A commonly used benchmark contains a hot loop which calls one of 2 virtual functions via a static variable which is set just before. A reduced example is: int f1(int x) { return x + 1; } int f2(int x) { return x + 2; } static int (*virt)(int); int f(int *p, int n, int x) { int i; if (x > 10) virt = f1; else virt = f2; for (i = 0; i < n; i++) p[i] = virt (i); } This is obviously very stupid code, however GCC could do better. virt is not address-taken, neither f1 nor f2 make a call, so virt is effectively a local variable. So the loop could be transformed to p[i] = (x > 10) ? f1 (i) : f2 (i); to enable inlining after which the if can be lifted: int f_opt(int *p, int n, int x) { int i; if (x > 10) virt = f1; else virt = f2; if (x > 10) for (i = 0; i < n; i++) p[i] = f1 (i); else for (i = 0; i < n; i++) p[i] = f2 (i); }
To some extend this is loop versioning. There is another bug where we don't need the versioning and GCC does not devirtualization the loop but I can't find it right now; this bug should depend on that bug. Anyways confirmed.

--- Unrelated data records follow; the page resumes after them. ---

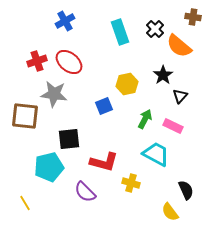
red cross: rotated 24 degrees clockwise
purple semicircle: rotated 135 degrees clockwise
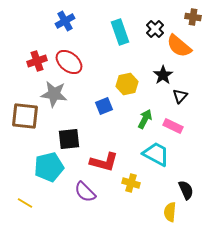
yellow line: rotated 28 degrees counterclockwise
yellow semicircle: rotated 42 degrees clockwise
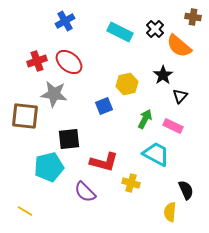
cyan rectangle: rotated 45 degrees counterclockwise
yellow line: moved 8 px down
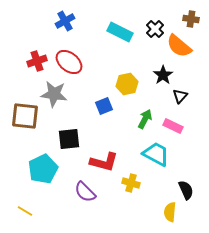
brown cross: moved 2 px left, 2 px down
cyan pentagon: moved 6 px left, 2 px down; rotated 12 degrees counterclockwise
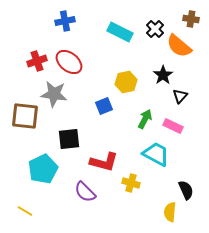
blue cross: rotated 18 degrees clockwise
yellow hexagon: moved 1 px left, 2 px up
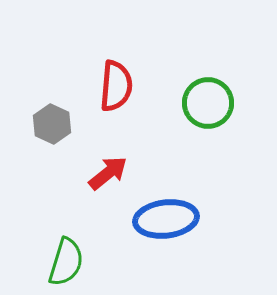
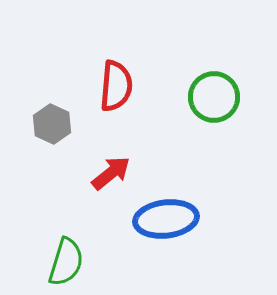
green circle: moved 6 px right, 6 px up
red arrow: moved 3 px right
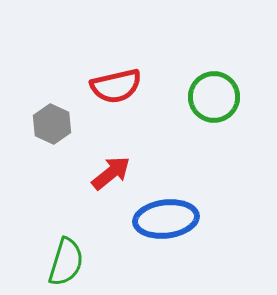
red semicircle: rotated 72 degrees clockwise
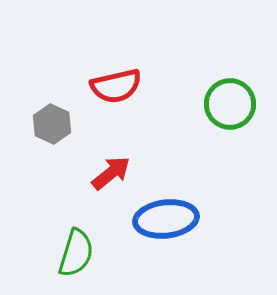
green circle: moved 16 px right, 7 px down
green semicircle: moved 10 px right, 9 px up
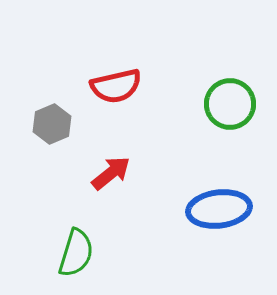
gray hexagon: rotated 12 degrees clockwise
blue ellipse: moved 53 px right, 10 px up
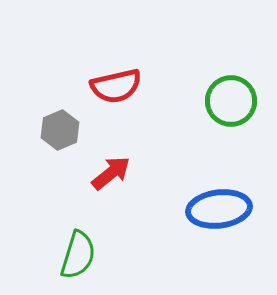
green circle: moved 1 px right, 3 px up
gray hexagon: moved 8 px right, 6 px down
green semicircle: moved 2 px right, 2 px down
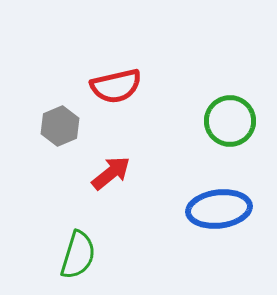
green circle: moved 1 px left, 20 px down
gray hexagon: moved 4 px up
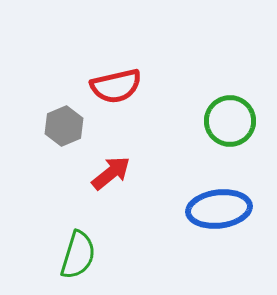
gray hexagon: moved 4 px right
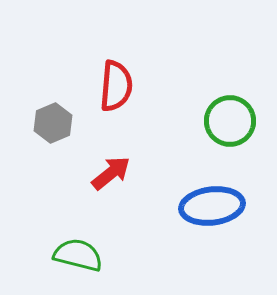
red semicircle: rotated 72 degrees counterclockwise
gray hexagon: moved 11 px left, 3 px up
blue ellipse: moved 7 px left, 3 px up
green semicircle: rotated 93 degrees counterclockwise
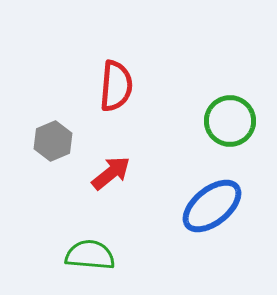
gray hexagon: moved 18 px down
blue ellipse: rotated 32 degrees counterclockwise
green semicircle: moved 12 px right; rotated 9 degrees counterclockwise
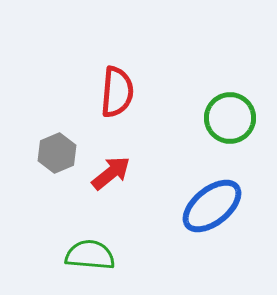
red semicircle: moved 1 px right, 6 px down
green circle: moved 3 px up
gray hexagon: moved 4 px right, 12 px down
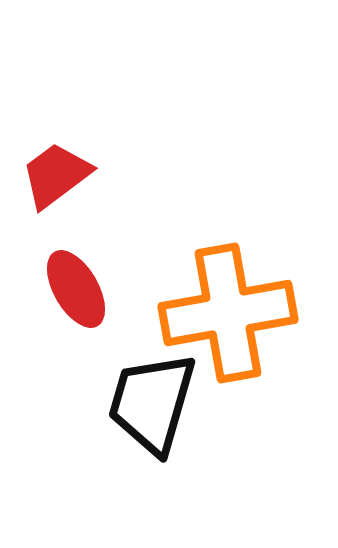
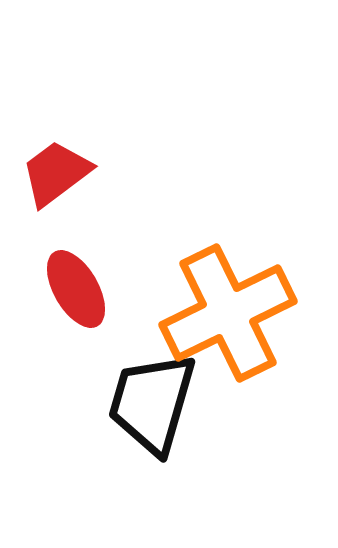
red trapezoid: moved 2 px up
orange cross: rotated 16 degrees counterclockwise
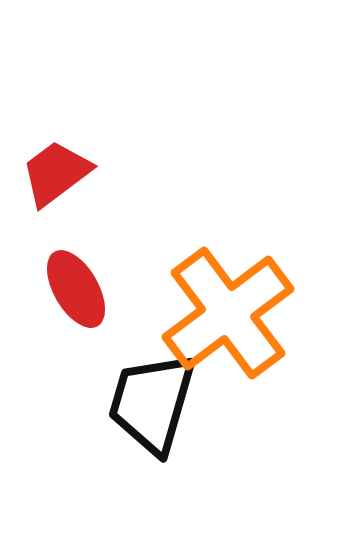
orange cross: rotated 11 degrees counterclockwise
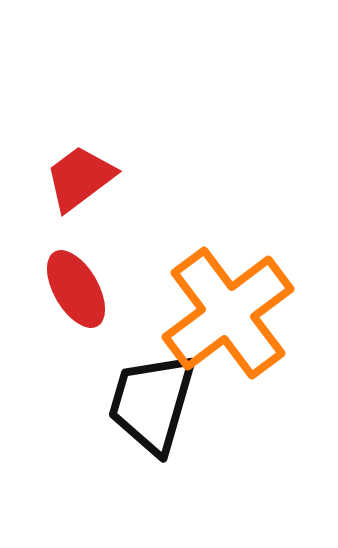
red trapezoid: moved 24 px right, 5 px down
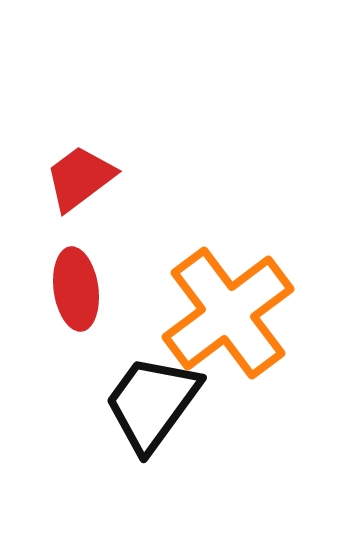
red ellipse: rotated 22 degrees clockwise
black trapezoid: rotated 20 degrees clockwise
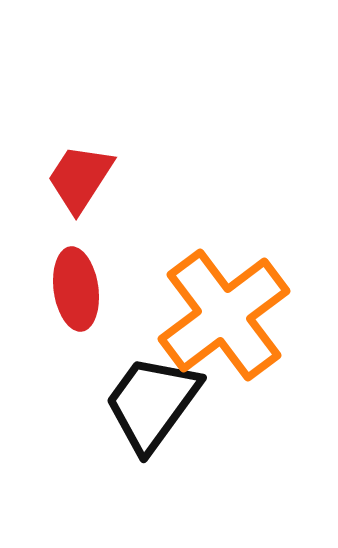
red trapezoid: rotated 20 degrees counterclockwise
orange cross: moved 4 px left, 2 px down
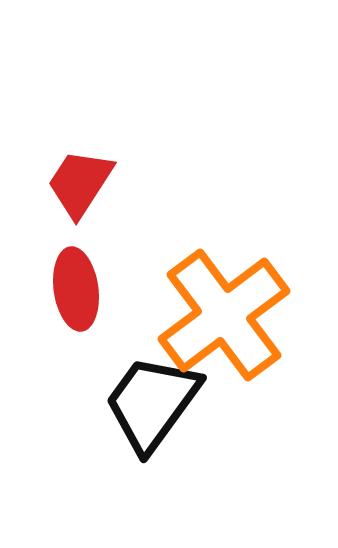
red trapezoid: moved 5 px down
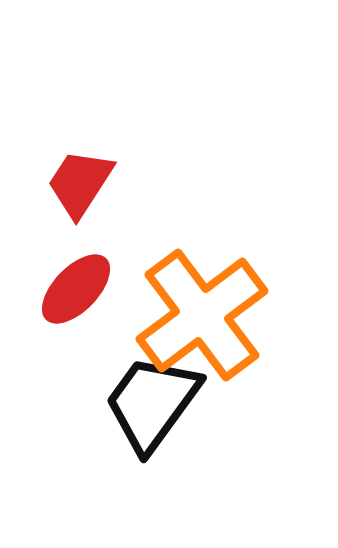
red ellipse: rotated 52 degrees clockwise
orange cross: moved 22 px left
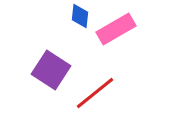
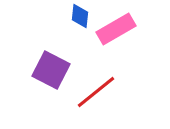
purple square: rotated 6 degrees counterclockwise
red line: moved 1 px right, 1 px up
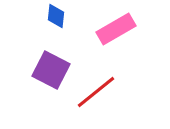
blue diamond: moved 24 px left
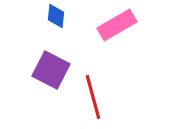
pink rectangle: moved 1 px right, 4 px up
red line: moved 3 px left, 5 px down; rotated 66 degrees counterclockwise
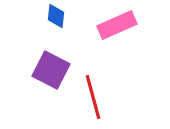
pink rectangle: rotated 6 degrees clockwise
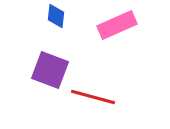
purple square: moved 1 px left; rotated 6 degrees counterclockwise
red line: rotated 60 degrees counterclockwise
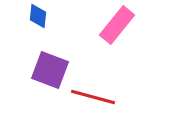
blue diamond: moved 18 px left
pink rectangle: rotated 27 degrees counterclockwise
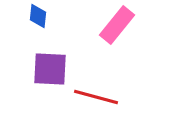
purple square: moved 1 px up; rotated 18 degrees counterclockwise
red line: moved 3 px right
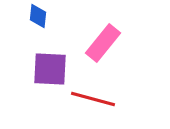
pink rectangle: moved 14 px left, 18 px down
red line: moved 3 px left, 2 px down
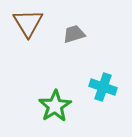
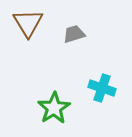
cyan cross: moved 1 px left, 1 px down
green star: moved 1 px left, 2 px down
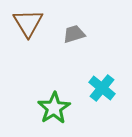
cyan cross: rotated 20 degrees clockwise
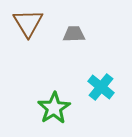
gray trapezoid: rotated 15 degrees clockwise
cyan cross: moved 1 px left, 1 px up
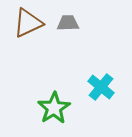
brown triangle: rotated 36 degrees clockwise
gray trapezoid: moved 6 px left, 11 px up
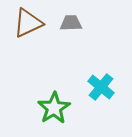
gray trapezoid: moved 3 px right
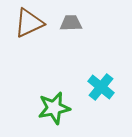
brown triangle: moved 1 px right
green star: rotated 20 degrees clockwise
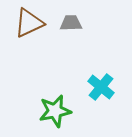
green star: moved 1 px right, 3 px down
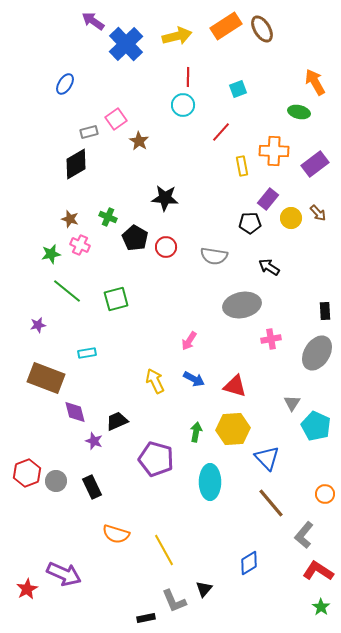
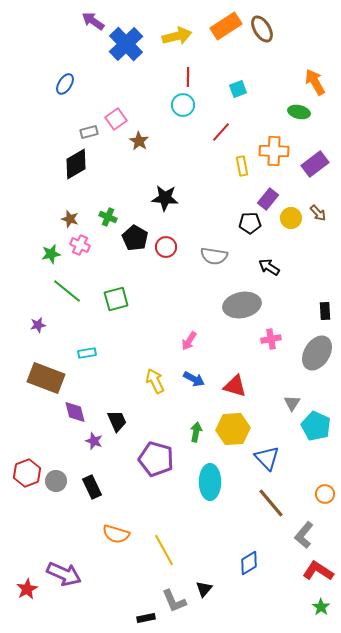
black trapezoid at (117, 421): rotated 90 degrees clockwise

Note that for inlining to kick in this all has to be done during early optimization which is somewhat against its intent (perform transforms reducing code-size). Putting x > 10 ? f1 : f2 into the loop is also against any reasonable heuristics (move invariant stuff outside). Thus it's going to be tricky overall to teach GCC to handle this situation. Can you share preprocessed source of that "commonly used benchmark" (or name it at least?)
I think this shows up in h264 code in spec2006.